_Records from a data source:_
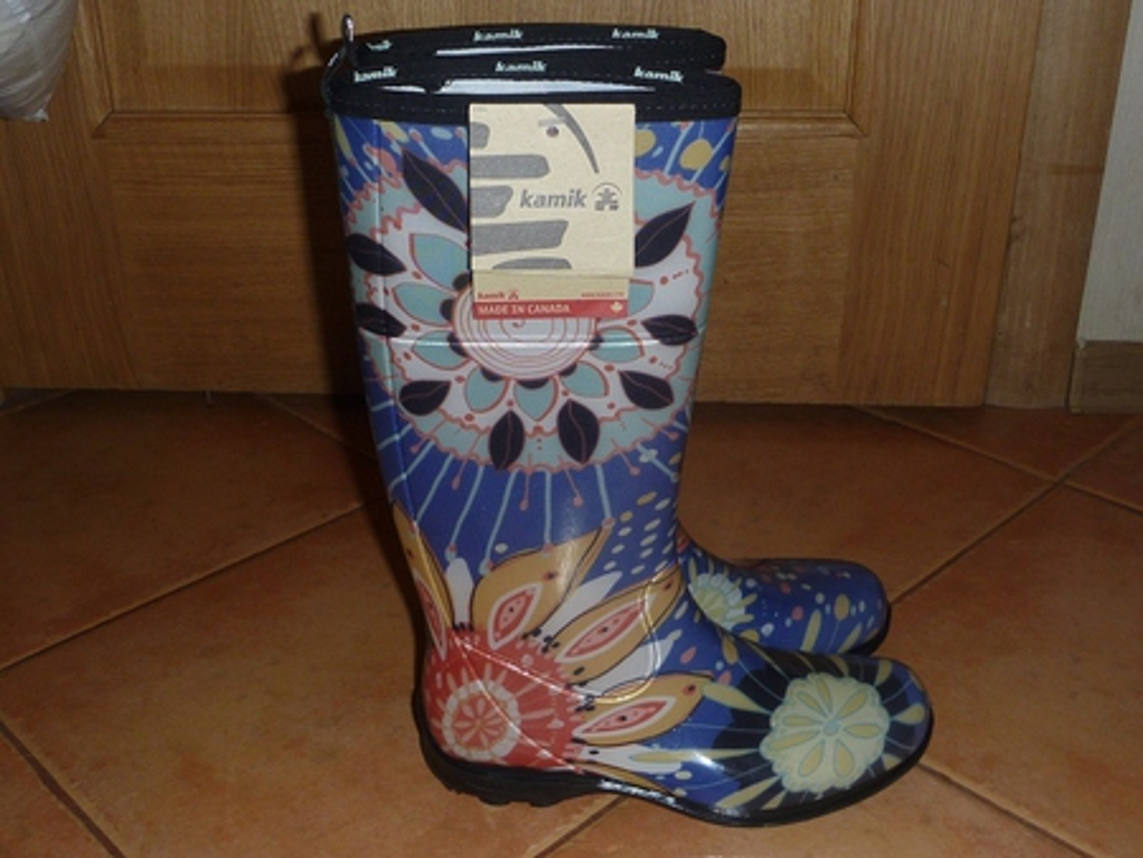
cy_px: 429
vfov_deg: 36.0
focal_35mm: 40
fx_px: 1321
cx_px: 572
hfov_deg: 46.8
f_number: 3.3
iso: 100
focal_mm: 4.9
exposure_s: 1/30
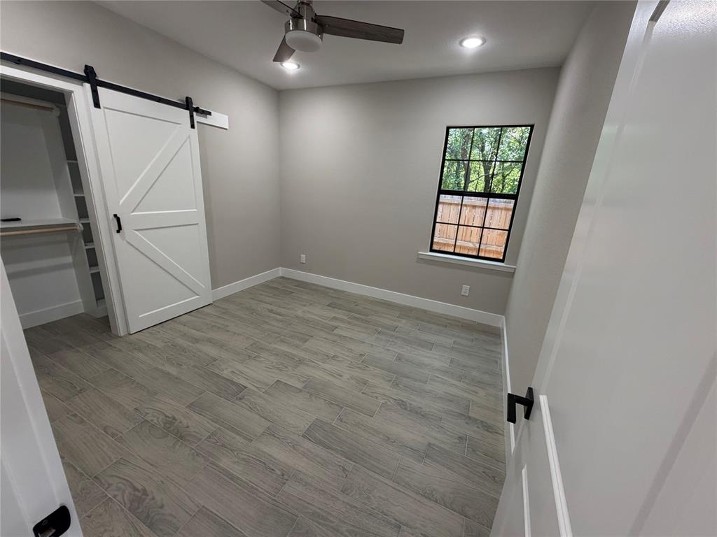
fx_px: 290
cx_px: 358
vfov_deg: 85.7
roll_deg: -4.2
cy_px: 268
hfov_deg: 102.1
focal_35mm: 14
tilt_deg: -17.1
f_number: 2.2
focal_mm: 2.22
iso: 250
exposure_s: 1/120
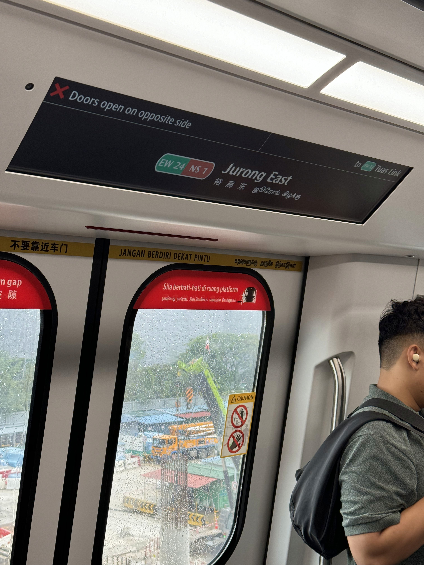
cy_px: 282
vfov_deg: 39.7
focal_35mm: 48
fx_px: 784
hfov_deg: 30.3
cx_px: 212
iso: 80
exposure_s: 1/121
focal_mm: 6.86
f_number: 1.78
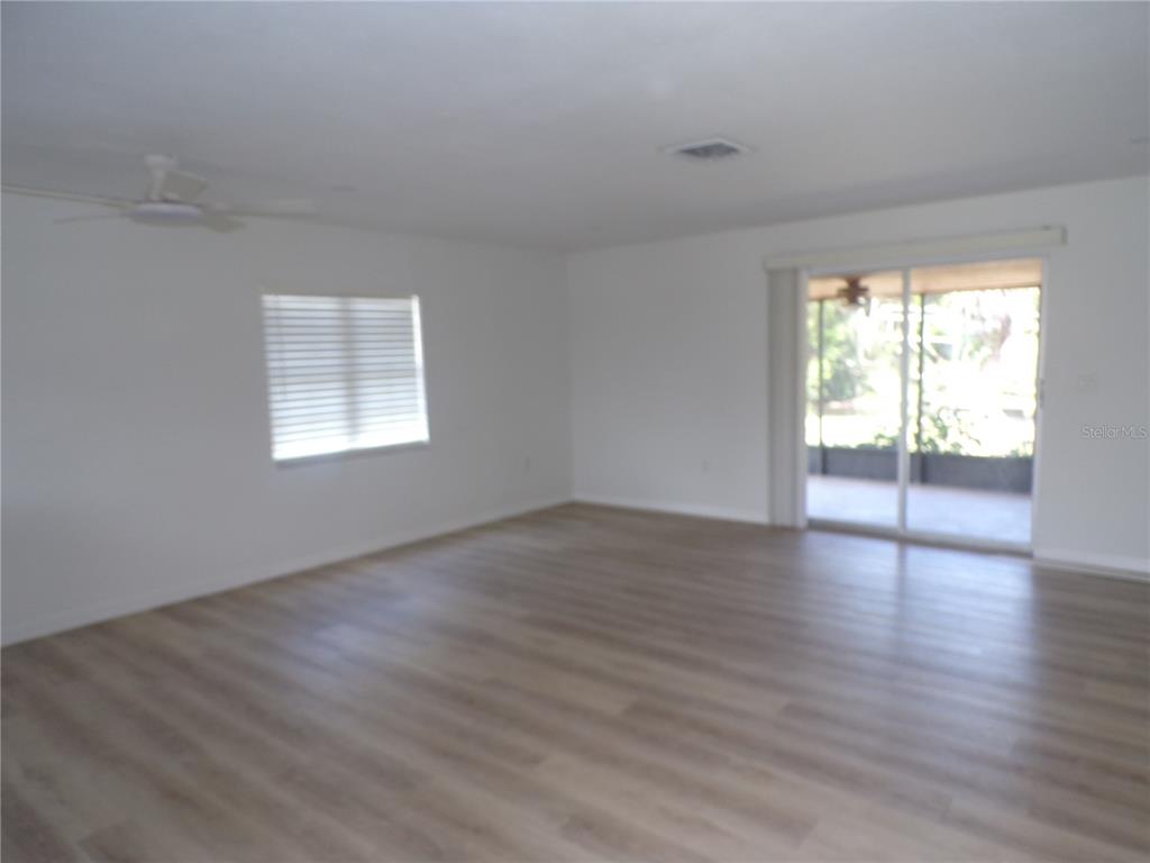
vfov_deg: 56.8
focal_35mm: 24
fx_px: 797
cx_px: 575
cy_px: 432
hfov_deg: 71.6
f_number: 3
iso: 100
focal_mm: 4.3
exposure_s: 1/40
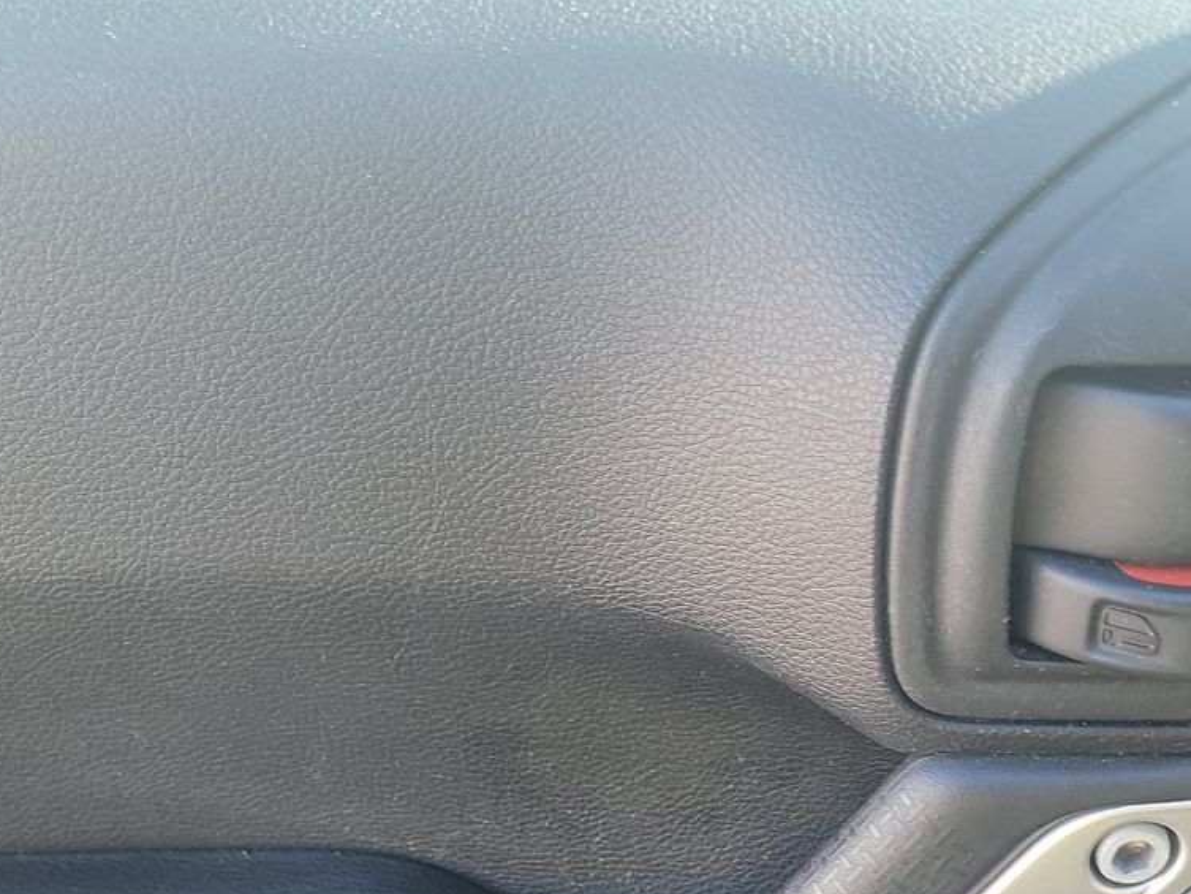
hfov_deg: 37.2
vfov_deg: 26.8
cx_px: 761
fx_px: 1755
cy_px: 924
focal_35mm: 51
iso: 127
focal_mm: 6.7
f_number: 1.8
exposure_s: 1/59
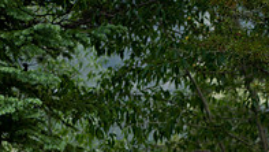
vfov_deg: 7.8
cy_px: 220
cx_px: 158
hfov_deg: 13.9
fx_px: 1099
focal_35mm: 154
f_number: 2.8
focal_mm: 50
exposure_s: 1/500
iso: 125
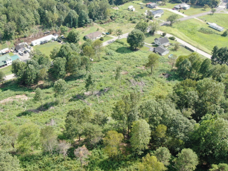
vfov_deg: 38.6
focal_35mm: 37
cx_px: 101
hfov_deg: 50.1
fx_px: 243
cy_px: 93
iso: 100
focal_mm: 4.39
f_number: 2.8
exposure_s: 1/320
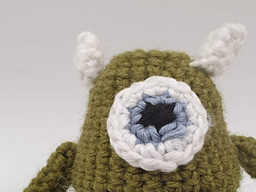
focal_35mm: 59
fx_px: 437
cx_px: 142
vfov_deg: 24.5
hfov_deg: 32.6
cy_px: 154
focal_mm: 4.3
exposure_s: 1/50
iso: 100
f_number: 2.4
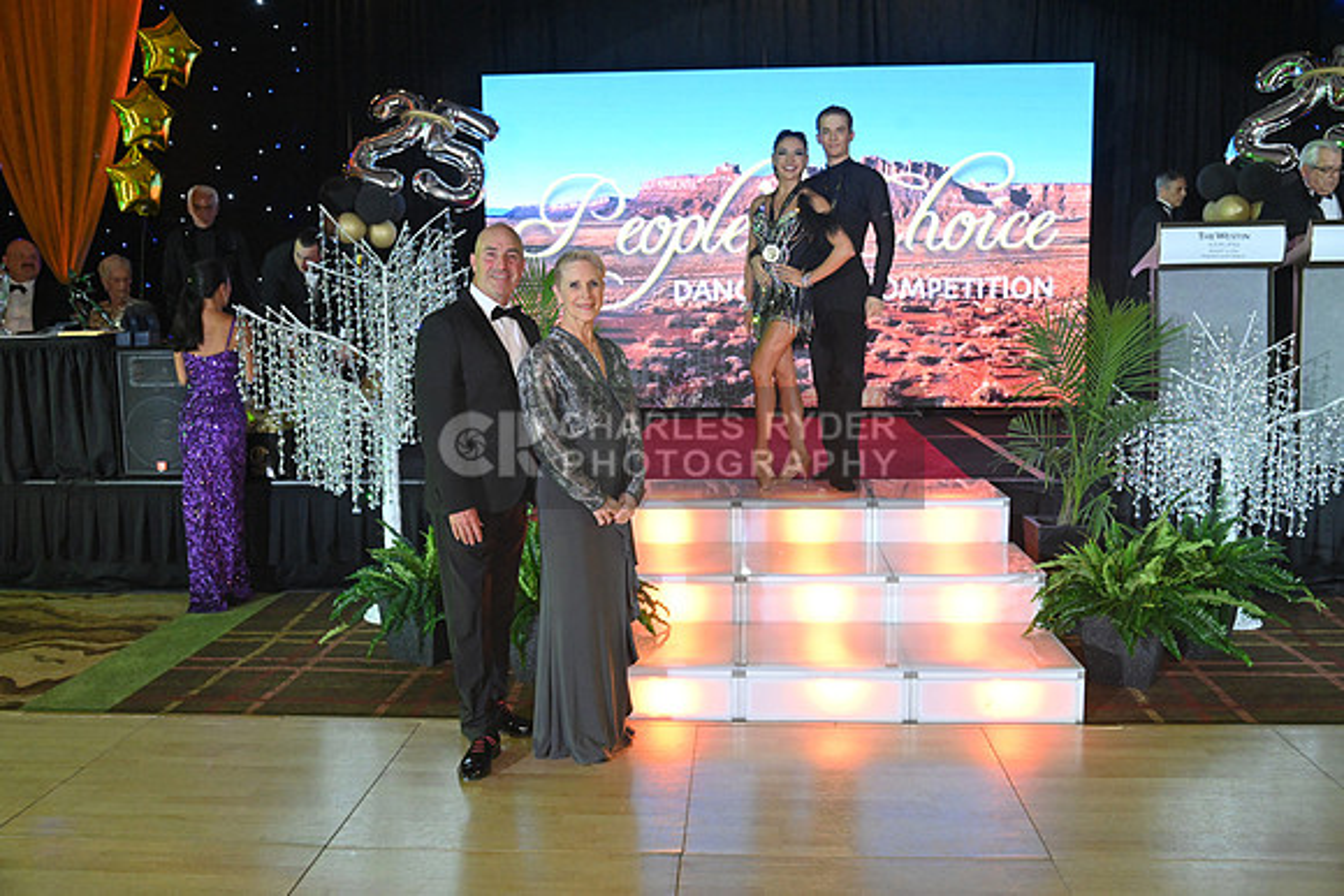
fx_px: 1195
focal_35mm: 32
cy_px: 448
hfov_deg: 58.7
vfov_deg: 41.1
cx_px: 672
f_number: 6.3
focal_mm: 32
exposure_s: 1/320
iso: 3200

_Directions:_
With the pictures left out, output the lines from the one containing "f_number: 2.4" through the last line of the records above, exactly as they are.

_Answer for this exercise:_
f_number: 2.4
fx_px: 1195
focal_35mm: 32
cy_px: 448
hfov_deg: 58.7
vfov_deg: 41.1
cx_px: 672
f_number: 6.3
focal_mm: 32
exposure_s: 1/320
iso: 3200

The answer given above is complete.